In chapter two, entitled "Tricky holds a press conference", Dixon takes questions from reporters with names to suit their respective personalities. The reporters are called Mr. Asslick (who, as his name suggests, "sucks up" to the President), Mr. Daring (who poses, as suggested, the more daring suggestions in the style of investigative journalism), Mr. Respectful (who acts rather meekly compared to some of his compatriots), Mr. Shrewd (who, being slightly more daring than Mr. Daring, suggests President Dixon may be giving voting rights to the unborn for purely political reasons), Miss Charming (the typical female reporter often stereotyped in media as 'charming' indeed), Mr. Practical (concerned not with the politics of the situation, but the when and the how much of the situation).

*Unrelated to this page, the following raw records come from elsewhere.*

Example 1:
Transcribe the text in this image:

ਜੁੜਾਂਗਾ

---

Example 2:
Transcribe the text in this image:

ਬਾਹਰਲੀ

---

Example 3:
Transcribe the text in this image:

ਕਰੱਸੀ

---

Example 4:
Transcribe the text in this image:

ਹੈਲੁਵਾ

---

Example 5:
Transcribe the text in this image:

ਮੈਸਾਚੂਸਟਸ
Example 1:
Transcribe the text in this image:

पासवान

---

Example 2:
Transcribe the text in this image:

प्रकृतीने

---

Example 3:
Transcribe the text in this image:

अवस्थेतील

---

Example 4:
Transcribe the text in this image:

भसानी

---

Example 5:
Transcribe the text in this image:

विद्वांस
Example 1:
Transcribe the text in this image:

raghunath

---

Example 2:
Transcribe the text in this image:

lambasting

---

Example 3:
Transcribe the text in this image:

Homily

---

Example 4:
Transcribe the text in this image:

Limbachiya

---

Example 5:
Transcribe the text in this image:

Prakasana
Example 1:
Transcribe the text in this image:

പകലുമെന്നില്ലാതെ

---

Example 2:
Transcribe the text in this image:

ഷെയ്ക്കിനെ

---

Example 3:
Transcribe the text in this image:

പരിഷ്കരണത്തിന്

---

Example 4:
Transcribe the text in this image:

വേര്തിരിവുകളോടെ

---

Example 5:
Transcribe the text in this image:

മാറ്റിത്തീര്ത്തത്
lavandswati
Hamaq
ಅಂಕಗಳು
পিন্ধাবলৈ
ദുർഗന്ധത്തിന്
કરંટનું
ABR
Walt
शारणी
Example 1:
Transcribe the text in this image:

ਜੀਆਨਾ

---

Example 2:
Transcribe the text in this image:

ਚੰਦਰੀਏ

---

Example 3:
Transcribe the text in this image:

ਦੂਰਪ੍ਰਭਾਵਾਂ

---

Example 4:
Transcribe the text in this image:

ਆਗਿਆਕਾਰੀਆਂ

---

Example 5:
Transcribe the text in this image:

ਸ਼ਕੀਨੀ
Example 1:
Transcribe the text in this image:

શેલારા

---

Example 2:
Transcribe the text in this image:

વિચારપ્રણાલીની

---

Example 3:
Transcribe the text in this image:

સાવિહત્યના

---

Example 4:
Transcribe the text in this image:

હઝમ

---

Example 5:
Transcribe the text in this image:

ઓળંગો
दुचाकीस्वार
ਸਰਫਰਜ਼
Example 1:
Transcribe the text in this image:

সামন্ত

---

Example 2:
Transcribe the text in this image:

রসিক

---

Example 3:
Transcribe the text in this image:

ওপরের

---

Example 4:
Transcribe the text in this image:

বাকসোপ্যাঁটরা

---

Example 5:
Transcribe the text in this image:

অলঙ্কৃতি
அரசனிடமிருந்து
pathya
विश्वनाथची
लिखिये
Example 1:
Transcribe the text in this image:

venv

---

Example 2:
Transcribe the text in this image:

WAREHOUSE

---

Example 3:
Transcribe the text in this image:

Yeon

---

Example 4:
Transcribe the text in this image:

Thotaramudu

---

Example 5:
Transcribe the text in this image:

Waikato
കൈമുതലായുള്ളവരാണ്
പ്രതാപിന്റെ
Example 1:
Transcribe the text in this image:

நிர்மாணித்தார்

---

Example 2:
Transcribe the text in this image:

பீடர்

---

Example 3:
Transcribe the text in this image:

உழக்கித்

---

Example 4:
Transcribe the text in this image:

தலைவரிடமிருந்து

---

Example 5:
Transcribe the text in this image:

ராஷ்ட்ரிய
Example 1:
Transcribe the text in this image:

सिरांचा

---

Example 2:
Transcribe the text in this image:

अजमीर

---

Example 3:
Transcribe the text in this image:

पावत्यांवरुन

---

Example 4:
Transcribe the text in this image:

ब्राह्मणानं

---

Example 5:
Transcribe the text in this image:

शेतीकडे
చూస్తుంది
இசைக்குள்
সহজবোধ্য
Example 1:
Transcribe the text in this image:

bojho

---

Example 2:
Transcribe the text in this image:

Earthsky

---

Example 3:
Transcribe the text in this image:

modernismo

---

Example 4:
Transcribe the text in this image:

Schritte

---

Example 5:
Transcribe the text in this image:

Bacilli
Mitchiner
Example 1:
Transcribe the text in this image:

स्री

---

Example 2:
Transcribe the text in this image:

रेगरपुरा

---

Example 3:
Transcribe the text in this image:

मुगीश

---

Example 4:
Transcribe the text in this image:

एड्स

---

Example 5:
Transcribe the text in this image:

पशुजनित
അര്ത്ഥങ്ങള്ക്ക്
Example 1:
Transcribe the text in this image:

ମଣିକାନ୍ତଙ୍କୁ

From this starting point, Roth satirizes Nixon and his cabinet—particularly Henry Kissinger ("Highbrow coach") and Spiro Agnew ("Vice President-what's-his-name")—as Tricky tries to deny that he supports sexual intercourse, provoking a group of Boy Scouts to riot in Washington, D.C., in which three are shot. Tricky tries to pin the blame on baseball player Curt Flood and the nation of Denmark, managing to obliterate the city of Copenhagen in the process. After an operation to remove his upper lip sweat gland, he is eventually assassinated by being drowned in a giant baggie filled with water, his corpse in the fetal position. Tricky ends the novel in Hell, campaigning against Satan for the position of Devil.

==Reception==
In The New York Times, Dwight Macdonald described the book as "far-fetched, unfair, tasteless, disturbing, logical, coarse and very funny" and "in short, a masterpiece". On the other hand, The New Republic compared the novel to the Barbara Garson play MacBird! while calling it "tasteless and dreadful".

Nixon himself discussed the book with his Chief of Staff H. R. Haldeman, who called it "ridiculous" and "sickening". Their conversations were preserved on Nixon's White House tapes.